● Collected data entries:
=== Section Start ===

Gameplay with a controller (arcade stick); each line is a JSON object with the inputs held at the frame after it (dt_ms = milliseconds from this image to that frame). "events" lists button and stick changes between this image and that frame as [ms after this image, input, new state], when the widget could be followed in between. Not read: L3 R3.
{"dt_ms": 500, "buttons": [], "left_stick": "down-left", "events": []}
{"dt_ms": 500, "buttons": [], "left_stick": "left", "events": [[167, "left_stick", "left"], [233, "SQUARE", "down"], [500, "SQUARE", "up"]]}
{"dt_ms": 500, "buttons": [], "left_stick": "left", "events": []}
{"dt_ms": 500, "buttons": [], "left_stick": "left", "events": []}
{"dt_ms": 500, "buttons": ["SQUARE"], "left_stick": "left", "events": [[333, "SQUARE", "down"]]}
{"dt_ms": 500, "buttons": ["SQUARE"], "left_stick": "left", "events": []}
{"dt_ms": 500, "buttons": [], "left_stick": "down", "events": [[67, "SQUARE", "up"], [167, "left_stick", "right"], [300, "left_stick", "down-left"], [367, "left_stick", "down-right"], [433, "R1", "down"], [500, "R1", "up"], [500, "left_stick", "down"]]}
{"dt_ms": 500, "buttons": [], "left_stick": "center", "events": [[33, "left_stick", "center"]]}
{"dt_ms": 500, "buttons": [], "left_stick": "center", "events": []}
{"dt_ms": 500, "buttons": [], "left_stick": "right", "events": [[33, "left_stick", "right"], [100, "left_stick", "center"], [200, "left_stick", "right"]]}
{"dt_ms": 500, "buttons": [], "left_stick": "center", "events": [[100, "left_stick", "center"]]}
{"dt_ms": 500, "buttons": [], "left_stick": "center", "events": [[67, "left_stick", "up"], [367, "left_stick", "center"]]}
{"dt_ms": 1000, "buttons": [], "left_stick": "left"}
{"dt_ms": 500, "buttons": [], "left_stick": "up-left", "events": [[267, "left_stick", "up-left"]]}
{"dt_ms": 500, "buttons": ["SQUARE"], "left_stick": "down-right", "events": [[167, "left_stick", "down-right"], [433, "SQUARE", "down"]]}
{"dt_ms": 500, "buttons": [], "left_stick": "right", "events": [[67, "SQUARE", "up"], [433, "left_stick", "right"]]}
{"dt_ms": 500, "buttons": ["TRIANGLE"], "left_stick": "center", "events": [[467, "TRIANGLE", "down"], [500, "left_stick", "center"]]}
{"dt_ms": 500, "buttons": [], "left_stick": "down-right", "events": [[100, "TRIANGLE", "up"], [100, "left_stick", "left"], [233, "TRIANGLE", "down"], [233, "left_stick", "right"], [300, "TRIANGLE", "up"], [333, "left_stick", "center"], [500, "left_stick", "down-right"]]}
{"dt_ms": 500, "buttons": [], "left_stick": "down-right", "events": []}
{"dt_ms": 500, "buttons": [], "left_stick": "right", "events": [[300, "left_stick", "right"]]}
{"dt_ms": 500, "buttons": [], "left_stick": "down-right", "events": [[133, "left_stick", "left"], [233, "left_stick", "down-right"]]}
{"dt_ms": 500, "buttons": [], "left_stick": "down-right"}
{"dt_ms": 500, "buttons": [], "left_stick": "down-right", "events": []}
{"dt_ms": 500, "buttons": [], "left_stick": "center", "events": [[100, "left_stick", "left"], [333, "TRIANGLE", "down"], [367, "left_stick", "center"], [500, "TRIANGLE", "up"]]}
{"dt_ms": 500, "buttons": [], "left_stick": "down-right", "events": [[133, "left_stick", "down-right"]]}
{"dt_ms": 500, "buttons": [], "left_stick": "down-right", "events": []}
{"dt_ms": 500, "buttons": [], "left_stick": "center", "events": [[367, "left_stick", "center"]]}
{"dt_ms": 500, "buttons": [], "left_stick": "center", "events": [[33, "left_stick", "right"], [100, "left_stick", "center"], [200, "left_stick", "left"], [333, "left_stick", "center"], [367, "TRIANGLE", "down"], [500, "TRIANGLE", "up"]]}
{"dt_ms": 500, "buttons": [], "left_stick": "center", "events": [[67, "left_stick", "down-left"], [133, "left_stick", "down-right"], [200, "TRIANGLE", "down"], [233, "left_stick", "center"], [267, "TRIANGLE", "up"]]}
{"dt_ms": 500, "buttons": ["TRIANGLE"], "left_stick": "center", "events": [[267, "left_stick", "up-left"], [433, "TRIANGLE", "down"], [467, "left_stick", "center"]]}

=== Section End ===

● What the task asks: Each of the entries must be set down again exactly.

● Reply:
Gameplay with a controller (arcade stick); each line is a JSON object with the inputs held at the frame after it (dt_ms = milliseconds from this image to that frame). "events" lists button and stick changes between this image and that frame as [ms after this image, input, new state], when the widget could be followed in between. Not read: L3 R3.
{"dt_ms": 500, "buttons": [], "left_stick": "down-left", "events": []}
{"dt_ms": 500, "buttons": [], "left_stick": "left", "events": [[167, "left_stick", "left"], [233, "SQUARE", "down"], [500, "SQUARE", "up"]]}
{"dt_ms": 500, "buttons": [], "left_stick": "left", "events": []}
{"dt_ms": 500, "buttons": [], "left_stick": "left", "events": []}
{"dt_ms": 500, "buttons": ["SQUARE"], "left_stick": "left", "events": [[333, "SQUARE", "down"]]}
{"dt_ms": 500, "buttons": ["SQUARE"], "left_stick": "left", "events": []}
{"dt_ms": 500, "buttons": [], "left_stick": "down", "events": [[67, "SQUARE", "up"], [167, "left_stick", "right"], [300, "left_stick", "down-left"], [367, "left_stick", "down-right"], [433, "R1", "down"], [500, "R1", "up"], [500, "left_stick", "down"]]}
{"dt_ms": 500, "buttons": [], "left_stick": "center", "events": [[33, "left_stick", "center"]]}
{"dt_ms": 500, "buttons": [], "left_stick": "center", "events": []}
{"dt_ms": 500, "buttons": [], "left_stick": "right", "events": [[33, "left_stick", "right"], [100, "left_stick", "center"], [200, "left_stick", "right"]]}
{"dt_ms": 500, "buttons": [], "left_stick": "center", "events": [[100, "left_stick", "center"]]}
{"dt_ms": 500, "buttons": [], "left_stick": "center", "events": [[67, "left_stick", "up"], [367, "left_stick", "center"]]}
{"dt_ms": 1000, "buttons": [], "left_stick": "left"}
{"dt_ms": 500, "buttons": [], "left_stick": "up-left", "events": [[267, "left_stick", "up-left"]]}
{"dt_ms": 500, "buttons": ["SQUARE"], "left_stick": "down-right", "events": [[167, "left_stick", "down-right"], [433, "SQUARE", "down"]]}
{"dt_ms": 500, "buttons": [], "left_stick": "right", "events": [[67, "SQUARE", "up"], [433, "left_stick", "right"]]}
{"dt_ms": 500, "buttons": ["TRIANGLE"], "left_stick": "center", "events": [[467, "TRIANGLE", "down"], [500, "left_stick", "center"]]}
{"dt_ms": 500, "buttons": [], "left_stick": "down-right", "events": [[100, "TRIANGLE", "up"], [100, "left_stick", "left"], [233, "TRIANGLE", "down"], [233, "left_stick", "right"], [300, "TRIANGLE", "up"], [333, "left_stick", "center"], [500, "left_stick", "down-right"]]}
{"dt_ms": 500, "buttons": [], "left_stick": "down-right", "events": []}
{"dt_ms": 500, "buttons": [], "left_stick": "right", "events": [[300, "left_stick", "right"]]}
{"dt_ms": 500, "buttons": [], "left_stick": "down-right", "events": [[133, "left_stick", "left"], [233, "left_stick", "down-right"]]}
{"dt_ms": 500, "buttons": [], "left_stick": "down-right"}
{"dt_ms": 500, "buttons": [], "left_stick": "down-right", "events": []}
{"dt_ms": 500, "buttons": [], "left_stick": "center", "events": [[100, "left_stick", "left"], [333, "TRIANGLE", "down"], [367, "left_stick", "center"], [500, "TRIANGLE", "up"]]}
{"dt_ms": 500, "buttons": [], "left_stick": "down-right", "events": [[133, "left_stick", "down-right"]]}
{"dt_ms": 500, "buttons": [], "left_stick": "down-right", "events": []}
{"dt_ms": 500, "buttons": [], "left_stick": "center", "events": [[367, "left_stick", "center"]]}
{"dt_ms": 500, "buttons": [], "left_stick": "center", "events": [[33, "left_stick", "right"], [100, "left_stick", "center"], [200, "left_stick", "left"], [333, "left_stick", "center"], [367, "TRIANGLE", "down"], [500, "TRIANGLE", "up"]]}
{"dt_ms": 500, "buttons": [], "left_stick": "center", "events": [[67, "left_stick", "down-left"], [133, "left_stick", "down-right"], [200, "TRIANGLE", "down"], [233, "left_stick", "center"], [267, "TRIANGLE", "up"]]}
{"dt_ms": 500, "buttons": ["TRIANGLE"], "left_stick": "center", "events": [[267, "left_stick", "up-left"], [433, "TRIANGLE", "down"], [467, "left_stick", "center"]]}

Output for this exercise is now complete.